Rarely comest thou, Spirit of Delight

Elgar prefixed his second symphony with the quote from Shelley's poem saying "I have put my soul in it". The music certainly breathes with the depth of feeling which is unmatched not only in his output, but all but the best music. A friend once said to me that this kind of music sounds "sad". I know what she means, and yet, I don't think sadness is the right word. It is the feeling one gets from a deep sigh - and that is as much a feeling of connection with everything as it an expression of transient emotion. Shelley's poem is the same:
Rarely, rarely, comest thou,
Spirit of Delight!
Wherefore hast thou left me now
Many a day and night?
Many a weary night and day
'Tis since thou are fled away.


Really, it's about breathing, I think. If music or poetry doesn't breathe, it's no good - it has no life. 

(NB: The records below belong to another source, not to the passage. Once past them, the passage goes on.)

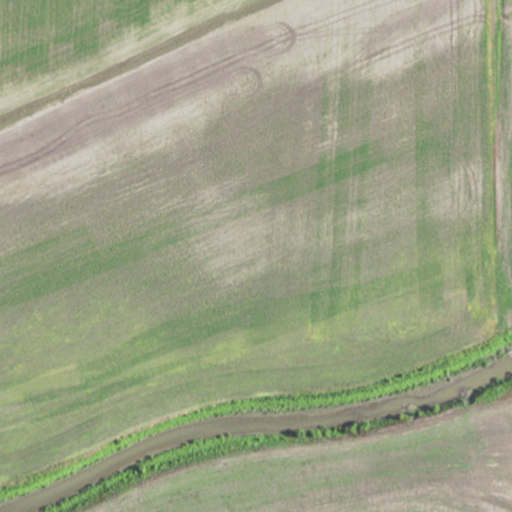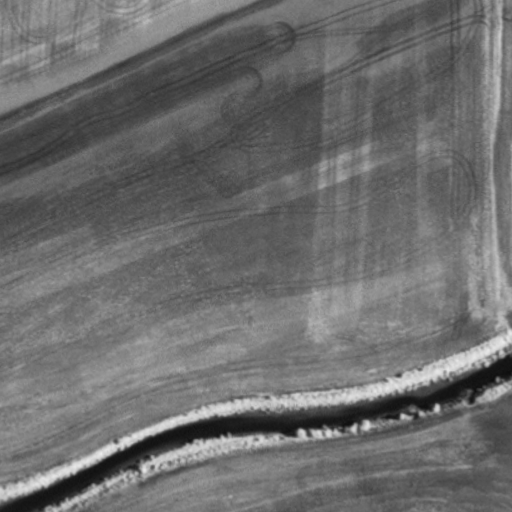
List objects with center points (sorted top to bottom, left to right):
river: (26, 504)
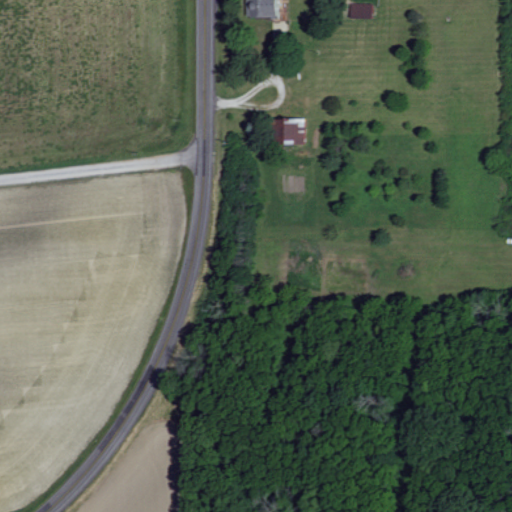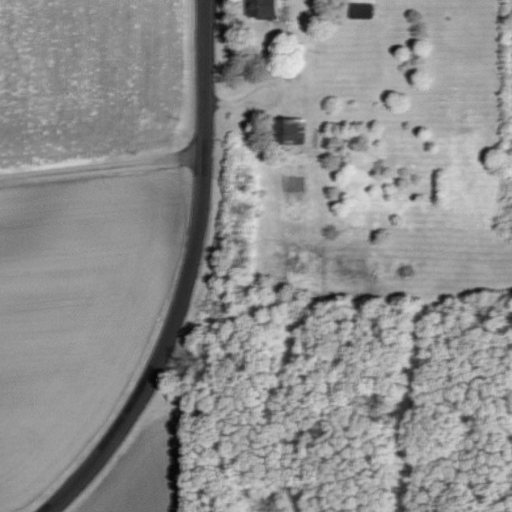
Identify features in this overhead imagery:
building: (264, 7)
building: (292, 129)
road: (102, 168)
road: (190, 276)
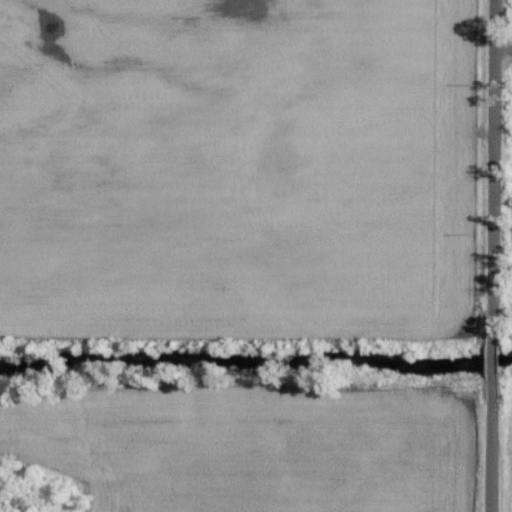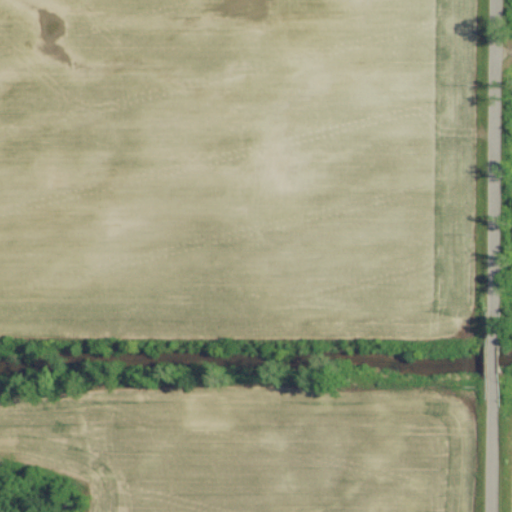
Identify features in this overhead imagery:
road: (496, 256)
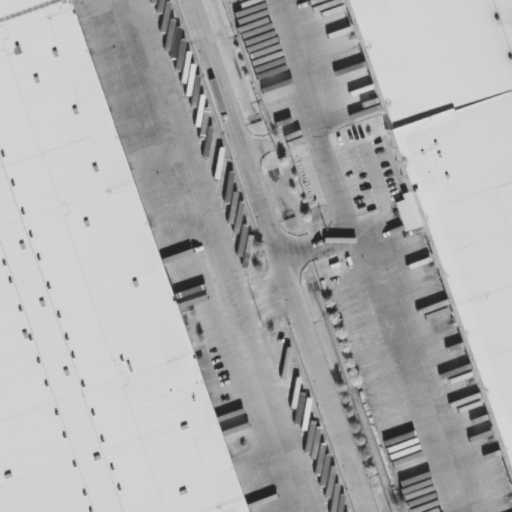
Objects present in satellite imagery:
road: (317, 146)
building: (454, 162)
road: (349, 224)
building: (475, 229)
road: (308, 240)
road: (281, 255)
road: (216, 256)
building: (83, 299)
road: (276, 299)
building: (85, 306)
road: (246, 309)
road: (412, 366)
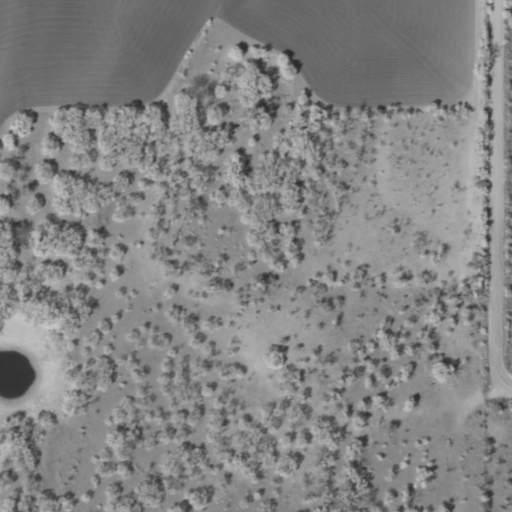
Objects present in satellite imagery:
road: (482, 200)
road: (471, 441)
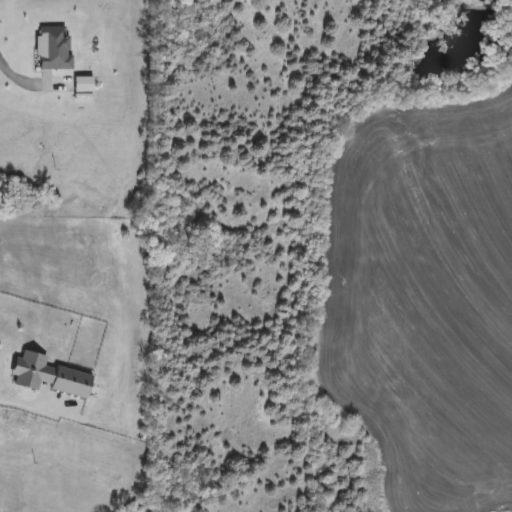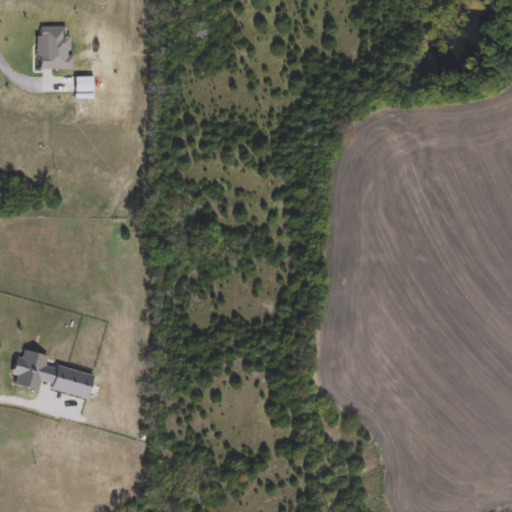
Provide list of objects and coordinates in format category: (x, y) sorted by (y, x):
road: (17, 81)
road: (6, 398)
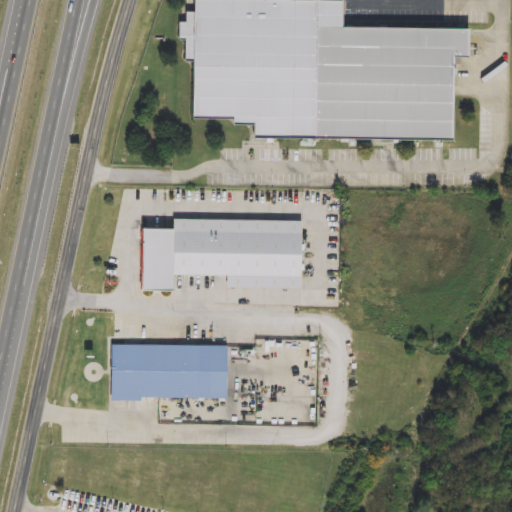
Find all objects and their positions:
road: (390, 1)
road: (415, 2)
road: (400, 3)
road: (473, 5)
road: (27, 20)
building: (316, 73)
building: (318, 73)
road: (11, 81)
road: (11, 95)
road: (51, 125)
road: (62, 125)
road: (372, 174)
road: (275, 206)
road: (128, 234)
road: (69, 255)
building: (225, 257)
road: (296, 297)
road: (152, 305)
road: (12, 310)
building: (170, 370)
building: (152, 373)
railway: (434, 385)
road: (280, 437)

This afternoon I'm giving a talk to the Liverpool University Music Theory Club (see Music Theory Research Group (chromatic-harmony.com)) about breathing in a Haydn piano sonata.  Haydn is definitely one of the most cheerful composers - but his music breathes too. As I've been preparing this, I've been really interested in the question as why, despite it's amazing technical potential, AI doesn't breathe (obviously it doesn't have lungs - but that matters, doesn't it??)

I think the questions about music and the questions about AI are related, and they have to do with the nature of our 3-dimensional world, and the poverty of our description of that world. Breathing is of course 3-dimensional - as is everything in biology. The basic issue is that we struggle to grapple with 3 dimensions - only in actual practice or performance can the concrete experience of the dimensioned world be appreciated, but it cannot be codified without losing its life.

Most of the time in science, we attenuate dimensions. So, for example, we will choose to measure vaariable x, and ignore variable y. Statistical normalisation, correction for confounding, etc are all ways of attenuating the living world. 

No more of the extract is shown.